UK home buyers have returned to the market over the past two years, fuelling a sustained recovery in housing sales. However, recent speculation over potential tax changes has begun to weigh on activity at the upper end of the market, according to Zoopla’s latest House Price Index.
Buyer demand and the number of new listings for homes priced above £500,000 have fallen by 4% and 7% respectively compared with a year ago, as some buyers start to adopt a ‘wait and see’ approach ahead of the November Budget.
House price growth has continued to slow over the last few months, down from 1.9% in December 2024 to 1.4% in August this year.
In London, the South East, South West, and Eastern England, higher stamp duty costs and affordability constraints are putting a damper on price growth, with these regions having seen the lowest growth in the country of less than 0.5%. However, these issues are less of a problem for buyers in other parts of the UK, helping to maintain stronger growth. Northern Ireland is leading the way with a significant 7.9% increase and the North West is seeing a solid rise of 3.1%.

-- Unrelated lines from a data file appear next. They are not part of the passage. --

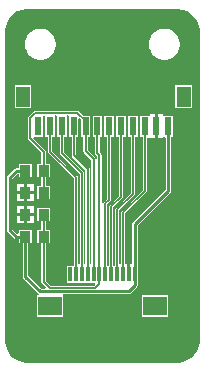
<source format=gtl>
G04*
G04 #@! TF.GenerationSoftware,Altium Limited,Altium Designer,22.8.2 (66)*
G04*
G04 Layer_Physical_Order=1*
G04 Layer_Color=255*
%FSLAX44Y44*%
%MOMM*%
G71*
G04*
G04 #@! TF.SameCoordinates,461F48FB-66DF-4060-B8FC-CAE3B283AE13*
G04*
G04*
G04 #@! TF.FilePolarity,Positive*
G04*
G01*
G75*
%ADD11C,0.2540*%
%ADD13R,0.9300X0.9800*%
%ADD14R,2.0000X1.6000*%
%ADD15R,0.3000X1.3000*%
%ADD16R,1.2000X1.8000*%
%ADD17R,0.6000X1.5500*%
%ADD24C,0.1524*%
%ADD25C,0.5000*%
G36*
X145500Y300500D02*
X147470D01*
X151334Y299731D01*
X154974Y298224D01*
X158249Y296035D01*
X161035Y293249D01*
X163224Y289974D01*
X164731Y286334D01*
X165500Y282470D01*
Y280500D01*
X165500D01*
X165500Y20500D01*
X165500Y18530D01*
X164731Y14666D01*
X163224Y11026D01*
X161035Y7751D01*
X158249Y4965D01*
X154973Y2776D01*
X151334Y1269D01*
X147470Y500D01*
X18530D01*
X14666Y1269D01*
X11026Y2776D01*
X7751Y4965D01*
X4965Y7751D01*
X2776Y11026D01*
X1269Y14666D01*
X500Y18530D01*
X500Y20500D01*
Y280500D01*
Y282470D01*
X1269Y286334D01*
X2776Y289974D01*
X4965Y293249D01*
X7751Y296035D01*
X11026Y298224D01*
X14666Y299731D01*
X18530Y300500D01*
X20500D01*
X20500Y300500D01*
X145500Y300500D01*
D02*
G37*
%LPC*%
G36*
X136682Y283582D02*
X134318D01*
X134216Y283540D01*
X134107Y283562D01*
X131789Y283100D01*
X131696Y283039D01*
X131586D01*
X129402Y282134D01*
X129323Y282056D01*
X129214Y282034D01*
X127249Y280721D01*
X127188Y280629D01*
X127085Y280586D01*
X125414Y278915D01*
X125371Y278813D01*
X125279Y278751D01*
X123966Y276786D01*
X123944Y276677D01*
X123866Y276598D01*
X122961Y274415D01*
Y274304D01*
X122900Y274211D01*
X122438Y271893D01*
X122460Y271784D01*
X122418Y271682D01*
Y269318D01*
X122460Y269216D01*
X122438Y269107D01*
X122900Y266789D01*
X122961Y266696D01*
Y266586D01*
X123866Y264402D01*
X123944Y264323D01*
X123966Y264214D01*
X125279Y262249D01*
X125371Y262188D01*
X125414Y262085D01*
X127085Y260414D01*
X127188Y260371D01*
X127249Y260279D01*
X129214Y258966D01*
X129323Y258944D01*
X129402Y258866D01*
X131586Y257961D01*
X131696D01*
X131789Y257899D01*
X134107Y257438D01*
X134216Y257460D01*
X134318Y257418D01*
X136682D01*
X136784Y257460D01*
X136893Y257438D01*
X139211Y257899D01*
X139304Y257961D01*
X139415D01*
X141598Y258866D01*
X141677Y258944D01*
X141785Y258966D01*
X143751Y260279D01*
X143813Y260371D01*
X143915Y260414D01*
X145586Y262085D01*
X145629Y262188D01*
X145721Y262249D01*
X147034Y264214D01*
X147056Y264323D01*
X147134Y264402D01*
X148039Y266586D01*
Y266696D01*
X148100Y266789D01*
X148562Y269107D01*
X148540Y269216D01*
X148582Y269318D01*
Y271682D01*
X148540Y271784D01*
X148562Y271893D01*
X148100Y274211D01*
X148039Y274304D01*
Y274415D01*
X147134Y276598D01*
X147056Y276677D01*
X147034Y276786D01*
X145721Y278751D01*
X145629Y278813D01*
X145586Y278915D01*
X143915Y280586D01*
X143813Y280629D01*
X143751Y280721D01*
X141785Y282034D01*
X141677Y282056D01*
X141598Y282134D01*
X139415Y283039D01*
X139304D01*
X139211Y283100D01*
X136893Y283562D01*
X136784Y283540D01*
X136682Y283582D01*
D02*
G37*
G36*
X31682D02*
X29318D01*
X29216Y283540D01*
X29107Y283562D01*
X26789Y283100D01*
X26696Y283039D01*
X26586D01*
X24402Y282134D01*
X24323Y282056D01*
X24214Y282034D01*
X22249Y280721D01*
X22188Y280629D01*
X22085Y280586D01*
X20414Y278915D01*
X20371Y278813D01*
X20279Y278751D01*
X18966Y276786D01*
X18944Y276677D01*
X18866Y276598D01*
X17961Y274415D01*
Y274304D01*
X17900Y274211D01*
X17438Y271893D01*
X17460Y271784D01*
X17418Y271682D01*
Y269318D01*
X17460Y269216D01*
X17438Y269107D01*
X17900Y266789D01*
X17961Y266696D01*
Y266586D01*
X18866Y264402D01*
X18944Y264323D01*
X18966Y264214D01*
X20279Y262249D01*
X20371Y262188D01*
X20414Y262085D01*
X22085Y260414D01*
X22188Y260371D01*
X22249Y260279D01*
X24214Y258966D01*
X24323Y258944D01*
X24402Y258866D01*
X26586Y257961D01*
X26696D01*
X26789Y257899D01*
X29107Y257438D01*
X29216Y257460D01*
X29318Y257418D01*
X31682D01*
X31784Y257460D01*
X31893Y257438D01*
X34211Y257899D01*
X34304Y257961D01*
X34415D01*
X36598Y258866D01*
X36677Y258944D01*
X36786Y258966D01*
X38751Y260279D01*
X38812Y260371D01*
X38915Y260414D01*
X40586Y262085D01*
X40629Y262188D01*
X40721Y262249D01*
X42034Y264214D01*
X42056Y264323D01*
X42134Y264402D01*
X43039Y266586D01*
Y266696D01*
X43100Y266789D01*
X43562Y269107D01*
X43540Y269216D01*
X43582Y269318D01*
Y271682D01*
X43540Y271784D01*
X43562Y271893D01*
X43100Y274211D01*
X43039Y274304D01*
Y274415D01*
X42134Y276598D01*
X42056Y276677D01*
X42034Y276786D01*
X40721Y278751D01*
X40629Y278813D01*
X40586Y278915D01*
X38915Y280586D01*
X38812Y280629D01*
X38751Y280721D01*
X36786Y282034D01*
X36677Y282056D01*
X36598Y282134D01*
X34415Y283039D01*
X34304D01*
X34211Y283100D01*
X31893Y283562D01*
X31784Y283540D01*
X31682Y283582D01*
D02*
G37*
G36*
X158820Y236239D02*
X144820D01*
Y216239D01*
X158820D01*
Y236239D01*
D02*
G37*
G36*
X22820D02*
X8820D01*
Y216239D01*
X22820D01*
Y236239D01*
D02*
G37*
G36*
X61961Y214394D02*
X26162D01*
X25475Y214258D01*
X24892Y213868D01*
X20320Y209296D01*
X19930Y208713D01*
X19793Y208026D01*
Y191262D01*
X19930Y190574D01*
X20320Y189992D01*
X31477Y178834D01*
Y169476D01*
X27624D01*
Y157676D01*
X31477D01*
Y150849D01*
X27624D01*
Y139049D01*
X38924D01*
Y150849D01*
X35071D01*
Y157676D01*
X38924D01*
Y169476D01*
X35071D01*
Y179578D01*
X34934Y180266D01*
X34544Y180848D01*
X24733Y190660D01*
X24729Y191061D01*
X25873Y192239D01*
X26036Y192239D01*
X32820D01*
Y209333D01*
X33791Y210462D01*
X34479D01*
X34820Y209739D01*
X34820Y209531D01*
Y192239D01*
X37024D01*
Y179620D01*
X37160Y178932D01*
X37550Y178350D01*
X58749Y157150D01*
Y83135D01*
X53055D01*
Y68135D01*
X61780D01*
X63046Y68135D01*
X64316Y68135D01*
X68050Y68135D01*
X69320Y68135D01*
X71788D01*
X73053Y68135D01*
Y68135D01*
X73058D01*
Y68135D01*
X76440D01*
X76901Y67021D01*
X76113Y66059D01*
X39098D01*
X35071Y70086D01*
Y101796D01*
X38924D01*
Y113596D01*
X35071D01*
Y120423D01*
X38924D01*
Y132223D01*
X27624D01*
Y120423D01*
X31477D01*
Y113596D01*
X27624D01*
Y101796D01*
X31477D01*
Y69342D01*
X31614Y68654D01*
X32004Y68072D01*
X35374Y64702D01*
X34887Y63528D01*
X31439D01*
X20189Y74779D01*
Y101796D01*
X23524D01*
Y113596D01*
X12224D01*
Y110408D01*
X10954Y110175D01*
X6887Y114243D01*
Y156775D01*
X10954Y160843D01*
X12224Y160317D01*
Y157676D01*
X23524D01*
Y169476D01*
X12224D01*
Y165891D01*
X10414D01*
X9528Y165714D01*
X8777Y165213D01*
X2935Y159371D01*
X2434Y158620D01*
X2257Y157734D01*
Y113284D01*
X2434Y112398D01*
X2935Y111647D01*
X8523Y106059D01*
X9274Y105558D01*
X10160Y105382D01*
X12224D01*
Y101796D01*
X15560D01*
Y73820D01*
X15736Y72934D01*
X16237Y72183D01*
X28843Y59577D01*
X29558Y59100D01*
X29580Y59002D01*
X29346Y57830D01*
X27557D01*
Y39830D01*
X49557D01*
Y57629D01*
X49557Y57830D01*
X50042Y58899D01*
X105410D01*
X106296Y59076D01*
X107047Y59577D01*
X112195Y64726D01*
X112697Y65477D01*
X112873Y66363D01*
Y68135D01*
X113058D01*
Y83135D01*
X112873D01*
Y117220D01*
X140456Y144803D01*
X140958Y145554D01*
X141134Y146440D01*
Y192239D01*
X142820D01*
Y209739D01*
X134820Y209739D01*
X134360Y210818D01*
Y211279D01*
X130090D01*
Y200989D01*
Y190699D01*
X134360D01*
Y191159D01*
X134575Y191665D01*
X135989Y191857D01*
X136505Y191341D01*
Y147399D01*
X108922Y119815D01*
X108420Y119064D01*
X108244Y118179D01*
Y84675D01*
X106825D01*
Y75635D01*
X104285D01*
Y84675D01*
X102347D01*
Y127439D01*
X120090Y145182D01*
X120480Y145765D01*
X120616Y146452D01*
Y191341D01*
X121515Y192239D01*
X122820Y192239D01*
X123280Y191159D01*
Y190699D01*
X127550D01*
Y200989D01*
Y211279D01*
X123280D01*
Y210819D01*
X122820Y209739D01*
X122010Y209739D01*
X114820D01*
Y192239D01*
X117023D01*
Y147197D01*
X99281Y129454D01*
X98891Y128871D01*
X98755Y128183D01*
Y84767D01*
X98049Y84446D01*
X97773Y84572D01*
X97344Y85075D01*
Y129937D01*
X110090Y142684D01*
X110480Y143267D01*
X110617Y143954D01*
Y192239D01*
X112820D01*
Y209739D01*
X104820D01*
Y192239D01*
X107023D01*
Y144698D01*
X94277Y131952D01*
X93887Y131369D01*
X93751Y130681D01*
Y83135D01*
X92353D01*
Y132442D01*
X100090Y140180D01*
X100480Y140762D01*
X100617Y141450D01*
Y192239D01*
X102820D01*
Y209739D01*
X94820D01*
Y192239D01*
X97023D01*
Y142194D01*
X89286Y134456D01*
X88896Y133874D01*
X88760Y133186D01*
Y83135D01*
X87361D01*
Y134946D01*
X90090Y137675D01*
X90480Y138258D01*
X90617Y138945D01*
Y192239D01*
X92820D01*
Y209739D01*
X84820D01*
Y192239D01*
X87023D01*
Y139690D01*
X84295Y136961D01*
X83905Y136378D01*
X83769Y135690D01*
Y84767D01*
X83063Y84446D01*
X82787Y84572D01*
X82358Y85075D01*
Y176487D01*
X82221Y177174D01*
X81832Y177757D01*
X80617Y178972D01*
Y192239D01*
X82820D01*
Y209739D01*
X74820D01*
Y192239D01*
X77024D01*
Y178228D01*
X77160Y177540D01*
X77550Y176958D01*
X78765Y175743D01*
Y84767D01*
X78059Y84446D01*
X77783Y84572D01*
X77354Y85075D01*
Y173109D01*
X77217Y173796D01*
X76828Y174379D01*
X70616Y180590D01*
Y192239D01*
X72820D01*
Y209739D01*
X67361D01*
X63231Y213868D01*
X62649Y214258D01*
X61961Y214394D01*
D02*
G37*
G36*
X25064Y152389D02*
X19144D01*
Y146219D01*
X25064D01*
Y152389D01*
D02*
G37*
G36*
X16604D02*
X10684D01*
Y146219D01*
X16604D01*
Y152389D01*
D02*
G37*
G36*
X25064Y143679D02*
X19144D01*
Y137509D01*
X25064D01*
Y143679D01*
D02*
G37*
G36*
X16604D02*
X10684D01*
Y137509D01*
X16604D01*
Y143679D01*
D02*
G37*
G36*
X25064Y133763D02*
X19144D01*
Y127593D01*
X25064D01*
Y133763D01*
D02*
G37*
G36*
X16604D02*
X10684D01*
Y127593D01*
X16604D01*
Y133763D01*
D02*
G37*
G36*
X25064Y125053D02*
X19144D01*
Y118883D01*
X25064D01*
Y125053D01*
D02*
G37*
G36*
X16604D02*
X10684D01*
Y118883D01*
X16604D01*
Y125053D01*
D02*
G37*
G36*
X138559Y57825D02*
X116559D01*
Y39825D01*
X138559D01*
Y57825D01*
D02*
G37*
%LPD*%
G36*
X64820Y207192D02*
Y192239D01*
X67024D01*
Y179846D01*
X67160Y179158D01*
X67550Y178576D01*
X73761Y172365D01*
Y84767D01*
X73056Y84446D01*
X72779Y84572D01*
X72350Y85075D01*
Y164650D01*
X72213Y165338D01*
X71824Y165921D01*
X60617Y177128D01*
Y192239D01*
X62820D01*
Y207453D01*
X63929Y207927D01*
X64820Y207192D01*
D02*
G37*
G36*
X44820Y209333D02*
Y192239D01*
X47024D01*
Y178510D01*
X47160Y177822D01*
X47550Y177240D01*
X63753Y161036D01*
Y84767D01*
X63048Y84446D01*
X62772Y84572D01*
X62343Y85075D01*
Y157894D01*
X62206Y158581D01*
X61816Y159164D01*
X40617Y180364D01*
Y192239D01*
X42820D01*
Y209531D01*
X42820Y209739D01*
X43161Y210462D01*
X43999D01*
X44820Y209333D01*
D02*
G37*
G36*
X54820D02*
Y192239D01*
X57024D01*
Y176384D01*
X57160Y175696D01*
X57550Y175114D01*
X68757Y163906D01*
Y84767D01*
X68052Y84446D01*
X67775Y84572D01*
X67346Y85075D01*
Y161780D01*
X67210Y162468D01*
X66820Y163051D01*
X50617Y179254D01*
Y192239D01*
X52820D01*
Y209531D01*
X52820Y209739D01*
X53161Y210462D01*
X53849D01*
X54820Y209333D01*
D02*
G37*
D11*
X17874Y73820D02*
Y107696D01*
Y73820D02*
X30480Y61214D01*
X105410D02*
X110559Y66363D01*
Y75635D01*
X30480Y61214D02*
X105410D01*
X4572Y157734D02*
X10414Y163576D01*
X17874D01*
X4572Y113284D02*
Y157734D01*
X10160Y107696D02*
X17874D01*
X4572Y113284D02*
X10160Y107696D01*
X138820Y146440D02*
Y200989D01*
X110559Y75635D02*
Y118179D01*
X138820Y146440D01*
D13*
X33274Y144949D02*
D03*
X17874D02*
D03*
X33274Y126323D02*
D03*
X17874D02*
D03*
X33274Y163576D02*
D03*
X17874D02*
D03*
X33274Y107696D02*
D03*
X17874D02*
D03*
D14*
X38557Y48830D02*
D03*
X127559Y48825D02*
D03*
D15*
X110559Y75635D02*
D03*
X105555D02*
D03*
X100551D02*
D03*
X95547D02*
D03*
X90556D02*
D03*
X85565D02*
D03*
X80561D02*
D03*
X75557D02*
D03*
X70554D02*
D03*
X65550D02*
D03*
X60546D02*
D03*
X55555D02*
D03*
D16*
X15820Y226239D02*
D03*
X151820D02*
D03*
D17*
X98820Y200989D02*
D03*
X138820D02*
D03*
X128820D02*
D03*
X118820D02*
D03*
X108820D02*
D03*
X88820D02*
D03*
X78820D02*
D03*
X68820D02*
D03*
X58820D02*
D03*
X48820D02*
D03*
X38820D02*
D03*
X28820D02*
D03*
D24*
X33274Y69342D02*
X38354Y64262D01*
X33274Y69342D02*
Y107696D01*
X38354Y64262D02*
X76904D01*
X80383Y67742D01*
X33274Y107696D02*
Y126323D01*
X80383Y75457D02*
X80561Y75635D01*
X80383Y67742D02*
Y75457D01*
X80561Y75635D02*
Y176487D01*
X33274Y144949D02*
Y179578D01*
X21590Y191262D02*
X33274Y179578D01*
X21590Y191262D02*
Y208026D01*
X26162Y212598D01*
X61961D01*
X68820Y205739D01*
Y200989D02*
Y205739D01*
X78820Y178228D02*
Y200989D01*
Y178228D02*
X80561Y176487D01*
X75557Y75635D02*
Y173109D01*
X68820Y179846D02*
X75557Y173109D01*
X68820Y179846D02*
Y200989D01*
X48820Y178510D02*
Y200989D01*
X65550Y75635D02*
Y161780D01*
X48820Y178510D02*
X65550Y161780D01*
X70554Y75635D02*
Y164650D01*
X58820Y176384D02*
Y200989D01*
Y176384D02*
X70554Y164650D01*
X100551Y75635D02*
Y128183D01*
X118820Y146452D01*
Y200989D01*
X95547Y130681D02*
X108820Y143954D01*
Y200989D01*
X95547Y75635D02*
Y130681D01*
X90556Y133186D02*
X98820Y141450D01*
Y200989D01*
X90556Y75635D02*
Y133186D01*
X85565Y75635D02*
Y135690D01*
X88820Y138945D02*
Y200989D01*
X85565Y135690D02*
X88820Y138945D01*
X60546Y75635D02*
Y157894D01*
X38820Y179620D02*
X60546Y157894D01*
X38820Y179620D02*
Y200989D01*
D25*
X144780Y247142D02*
D03*
X108966Y245364D02*
D03*
X73660Y245110D02*
D03*
X27686Y245364D02*
D03*
X21590Y26162D02*
D03*
X25908Y81026D02*
D03*
Y91694D02*
D03*
X17018Y44196D02*
D03*
X118110Y221996D02*
D03*
X86614Y222504D02*
D03*
X48768Y224536D02*
D03*
X9398Y194818D02*
D03*
X17018Y180340D02*
D03*
X49784Y152908D02*
D03*
X49022Y120142D02*
D03*
X44196Y86614D02*
D03*
X60706Y46736D02*
D03*
X81534Y46228D02*
D03*
X105664Y39878D02*
D03*
X123952Y84328D02*
D03*
X122936Y103124D02*
D03*
X125222Y120142D02*
D03*
X139954Y134366D02*
D03*
X121666Y138938D02*
D03*
X128778Y163576D02*
D03*
X128016Y181102D02*
D03*
M02*

</source>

The average real estate agent now has 36 homes for sale, a 20% increase from 2023 and an 8% rise year-on-year. Additionally, the number of sales agreed continues to rise, up 3% year-on-year, as buyers look to capitalise on the autumn market. However, this recovery is facing headwinds from recent speculation over potential property tax changes.
Zoopla analysis reveals that buyer demand and new listings have both declined for homes priced above £500,000. Properties priced over £500,000 have seen a 4% drop in buyer demand and a 7% reduction in new listings over the last five weeks. Similarly, demand for homes over £1 million has fallen by 11%, while new listings are down by 9%. This is in sharp contrast to the rest of the market, where demand and supply remain stable.
With one in three homes currently for sale priced above £500,000, and 8% over £1 million, the impact of this speculation is most pronounced in high-value markets like London and the South East. While the wider, mainstream market remains resilient, the looming November Budget and the potential for new policies are creating a holding pattern for higher net worth buyers and sellers.
Average mortgage rates for a new five-year fixed rate deal are currently between 4% and 5%, and homebuyers can now afford to borrow 20% more than they could six months ago for the same income. These adjustments have been a key driver of housing demand in recent months, particularly among first-time buyers and those in more affordable regions.
House prices are rising fastest (2.8%) in markets where average prices are below £200,000. In contrast, local markets with average house prices above £500,000 are experiencing static prices.
Outside of Northern Ireland, house prices are rising by over 4% in five postal areas including Kirkcaldy to the north east of Edinburgh, Oldham in North West England, Tweeddale covering the eastern side of the Scottish Borders, Motherwell to the south of Glasgow and Llandrindod Wells in Wales, north of Cardiff.
Prices continue to register annual falls of 1% across southern England led by second home hotspots like Bournemouth, Truro, Exeter and Torquay alongside parts of central London (WC and EC). Council tax changes for second homeowners are seeing more homes listed for sale in areas that have a high concentration of second homes which is impacting house price inflation.
Richard Donnell, executive director at Zoopla, commented: “The housing market has experienced a sustained increase in market activity over the last 18 months as mortgage rates have stabilised. The market is on track for the most sales since 2022, but without rapid house price inflation.
“Pre Budget speculation over possible tax change is a regular occurrence but this summer it has been bigger than usual which has led some buyers and sellers to delay home moving decisions for homes priced over £500,000. The wider market remains largely unaffected.
“Serious buyers should think twice before delaying as while the Budget is two months away it takes, on average, six to seven months to find a property and complete a sale.”